COLUMN: You Can Knock Colin Kaepernick; Don't Call Him Un-American
— -- Colin Kaepernick stood tall while sitting down, which is not an easy thing to do. In fact, what he did in benching himself for the national anthem on Friday night was the hardest thing he could possibly do.
The easy thing? That would be standing silently with his teammates on the San Francisco 49ers sideline, cutting against the grain of his conscience. Nobody would've known the difference. Nobody would have reason to challenge his patriotism, to call him all kinds of nasty names, and to remind him, by the way, that he has devolved into a lousy quarterback who should be spending more time with his playbook anyway.
But he planted himself among the Gatorade buckets, understanding that in an age of 24/7 surveillance, he would be outed soon enough. Kaepernick didn't strike the kind of dramatic pose made by Tommie Smith and John Carlos at the 1968 Summer Games in Mexico City, and that was OK. He made his statement loudly and clearly.
"I am not going to stand up to show pride in a flag for a country that oppresses black people and people of color," Kaepernick told NFL Media's Steve Wyche, confirming Pro Football Talk's original report. "To me, this is bigger than football, and it would be selfish on my part to look the other way. There are bodies in the street and people getting paid leave and getting away with murder."
An unscientific survey of Twitter reaction from players, fans and observers offered more evidence that the country is divided, perhaps still broken, along racial lines. This emerged as the one undisputed truth about a story that will have legs as long as the quarterback doesn't use his during the pregame anthem:
Kaepernick is a 28-year-old biracial man who was raised by the white parents who adopted him, and who believes he can no longer remain silent in a country where young, black men are too often shot by overheated cops, and where blacks are forever asked by whites to rise above obstacles that whites themselves created.
African-American athletes are often asked (unfairly, perhaps) to speak out on social issues and, well, Kaepernick just did. If you don't like what the man did or said, that's your prerogative.

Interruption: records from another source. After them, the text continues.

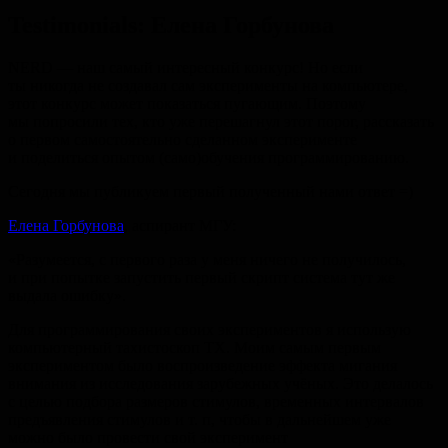
Testimonials: Eлена Горбунова
NERD — наш самый интересный конкурс! Но если
ты никогда не создавал сам эксперименты на компьютере,
этот конкурс может показаться пугающим. Поэтому
мы попросили тех, кто уже перешагнул этот порог, рассказать
о первом самостоятельно сделанном эксперименте
и поделиться опытом (само)обучения программированию.
Сегодня мы публикуем первый полученный нами ответ =)
Елена Горбунова
, аспирант МГУ:
«Разумеется, с первого раза у меня ничего не получилось,
и при попытке запустить первый скрипт система тут же
выдала ошибку».
Для программирования своих экспериментов я использую
компьютерный тахистоскоп TX. Моим самым первым
экспериментом было воспроизведение эффекта мигания
внимания из исследования зарубежных учёных. Это делалось
с целью подбора размеров стимулов, временных интервалов
предъявления стимулов и т. п, чтобы в дальнейшем уже
можно было провести свой эксперимент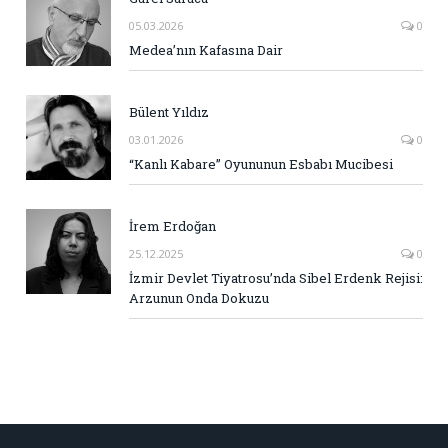
05.03.2026
0
Medea’nın Kafasına Dair
Bülent Yıldız
03.01.2026
0
“Kanlı Kabare” Oyununun Esbabı Mucibesi
İrem Erdoğan
25.12.2025
0
İzmir Devlet Tiyatrosu’nda Sibel Erdenk Rejisi:
Arzunun Onda Dokuzu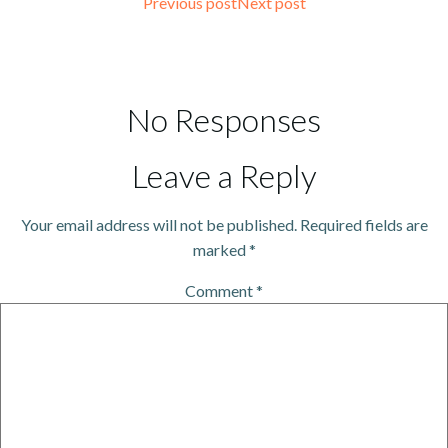
Previous post
Next post
No Responses
Leave a Reply
Your email address will not be published.
Required fields are
marked
*
Comment
*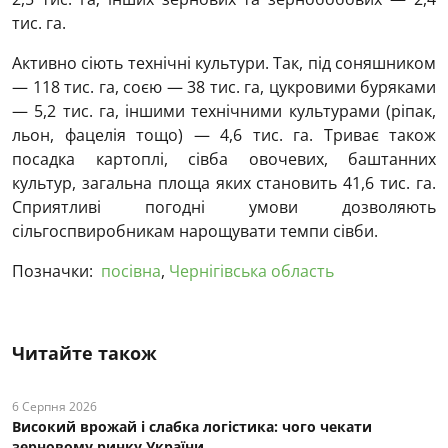
тис. га.
Активно сіють технічні культури. Так, під соняшником
— 118 тис. га, соєю — 38 тис. га, цукровими буряками
— 5,2 тис. га, іншими технічними культурами (ріпак,
льон, фацелія тощо) — 4,6 тис. га. Триває також
посадка картоплі, сівба овочевих, баштанних
культур, загальна площа яких становить 41,6 тис. га.
Сприятливі погодні умови дозволяють
сільгоспвиробникам нарощувати темпи сівби.
Позначки:
посівна
,
Чернігівська область
Читайте також
6 Серпня 2026
Високий врожай і слабка логістика: чого чекати
зерновому ринку України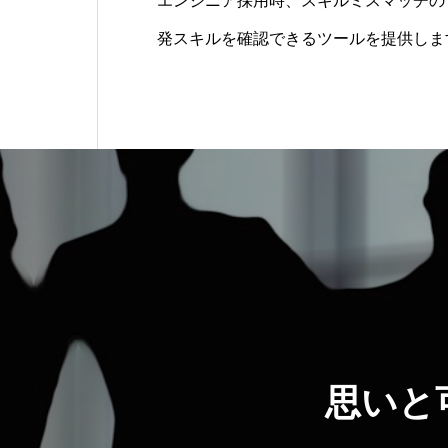
エンジニア採用時、スキルミスマッチの
発スキルを確認できるツールを提供しま
メールで受検用のパスワードを配布し、
させることができます。受験完了次第、
に結果を確認することができます。シス
思いと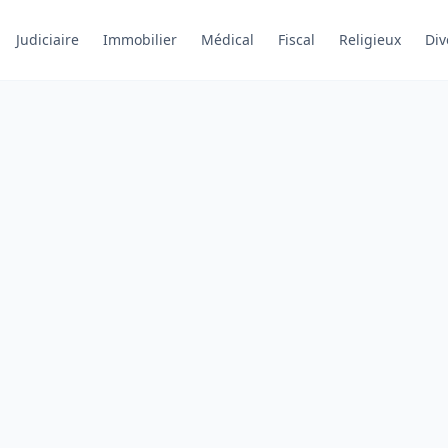
Judiciaire
Immobilier
Médical
Fiscal
Religieux
Div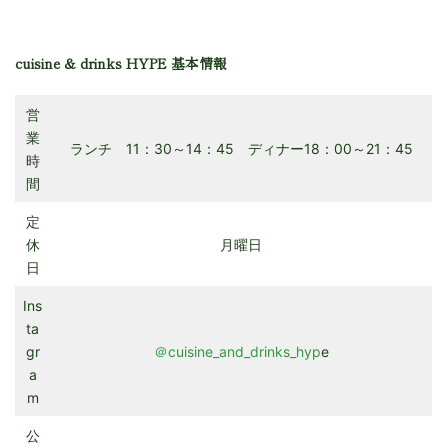
cuisine & drinks HYPE 基本情報
営
業
ランチ 11：30～14：45 ディナー18：00～21：45
時
間
定
休
月曜日
日
Ins
ta
gr
＠cuisine_and_drinks_hyp
e
a
m
公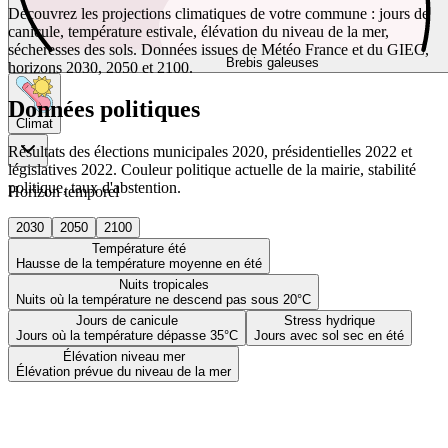
Découvrez les projections climatiques de votre commune : jours de
canicule, température estivale, élévation du niveau de la mer,
sécheresses des sols. Données issues de Météo France et du GIEC,
Brebis galeuses
horizons 2030, 2050 et 2100.
Données politiques
Climat
Résultats des élections municipales 2020, présidentielles 2022 et
législatives 2022. Couleur politique actuelle de la mairie, stabilité
politique, taux d'abstention.
Horizon temporel
2030
2050
2100
Température été
Hausse de la température moyenne en été
Nuits tropicales
Nuits où la température ne descend pas sous 20°C
Jours de canicule
Stress hydrique
Jours où la température dépasse 35°C
Jours avec sol sec en été
Élévation niveau mer
Élévation prévue du niveau de la mer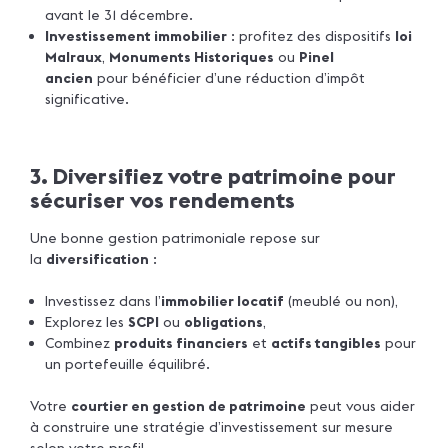
avant le 31 décembre.
Investissement immobilier
: profitez des dispositifs
loi
Malraux
,
Monuments Historiques
ou
Pinel
ancien
pour bénéficier d’une réduction d’impôt
significative.
3. Diversifiez votre patrimoine pour
sécuriser vos rendements
Une bonne gestion patrimoniale repose sur
la
diversification
:
Investissez dans l’
immobilier locatif
(meublé ou non),
Explorez les
SCPI
ou
obligations
,
Combinez
produits financiers
et
actifs tangibles
pour
un portefeuille équilibré.
Votre
courtier en gestion de patrimoine
peut vous aider
à construire une stratégie d’investissement sur mesure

But telling him that what he said and did was un-American is to lose sight of what it means to be an American.
In some corners of the globe, Kaepernick might face prison time or worse for publicly "disrespecting" his country. Only the quarterback didn't disrespect the United States. While pointing out its fatal flaws -- socioeconomic and justice systems still tilted against African-Americans after all these years -- Kaepernick unwittingly reminded the world that the U.S. is still a pretty damn good place to live.
His team released a statement praising what the anthem represents but recognizing that Kaepernick's boycott matched up with "such American principles as freedom of religion and freedom of expression." His league said players are encouraged but not required to stand for the anthem. His coach, Chip Kelly, said he had no right to tell any player how to honor, or not honor, his country.
This is what American servicemen and women have defended here and abroad -- Kaepernick's right to sing the national anthem at the top of his lungs, and to refuse to honor it altogether. As long as he's not interfering with his teammates' right to make their own red, white and blue choices, what's the problem here?
But yes, people had problems. A lot of people. Matt Hasselbeck, former NFL quarterback and current ESPN analyst, tweeted this of Kaepernick's move: "Easy way to make sure you're NOT the starting QB on opening day. #Sept. 11."
On the job front, perhaps some broadminded Niners players, coaches and executives were less concerned with the real-world "distraction" they'd have to deal with and more impressed by the fact Kaepernick showed some courage and leadership at great personal risk. "If they take football away, my endorsements from me," Kaepernick said, "I know that I stood up for what is right."
On the Sept. 11 hashtag front, I remember standing near the smolder at Ground Zero when an African-American cab driver from Queens told me he believed the terrorist attacks would spell the end of racism in America. He thought a common enemy would bring white and black together, and I recall thinking it was one of the nicest things I had ever heard. Sadly, it didn't prove prophetic. There remains a White America and a Black America, separate and unequal, and Kaepernick just became the latest public figure to speak out against the imbalance.
And now you're going to tell him to stick to football? To just worry about beating out Blaine Gabbert? To stand before the game and show proper respect to everything that song and flag represents?
You're going to try to scare him into submission with a biblical flood of tweets?
"Most of today's athletes aren't ready for the backlash," sociologist Harry Edwards told me at this year's Super Bowl. Edwards was a source of inspiration behind the 1968 Olympic protest. "And they forget they don't control that, especially in this age of 24-hour social media. This isn't the athlete revolt of 1967, when you were talking about a telephone and a single reporter at a major newspaper and then somebody else picking up the story. Today, you hit 'send' and you have an instant worldwide audience."
Kaepernick didn't fear that attention; go review his Twitter timeline, his retweets of issues in black and white. This day was coming for him, just as it was for many bold athletes who preceded him.
They say football builds character. In America, we should celebrate the fact that Colin Kaepernick just revealed his.
The opinions expressed in this article are those of Ian O'Connor and do not reflect those of ABC News.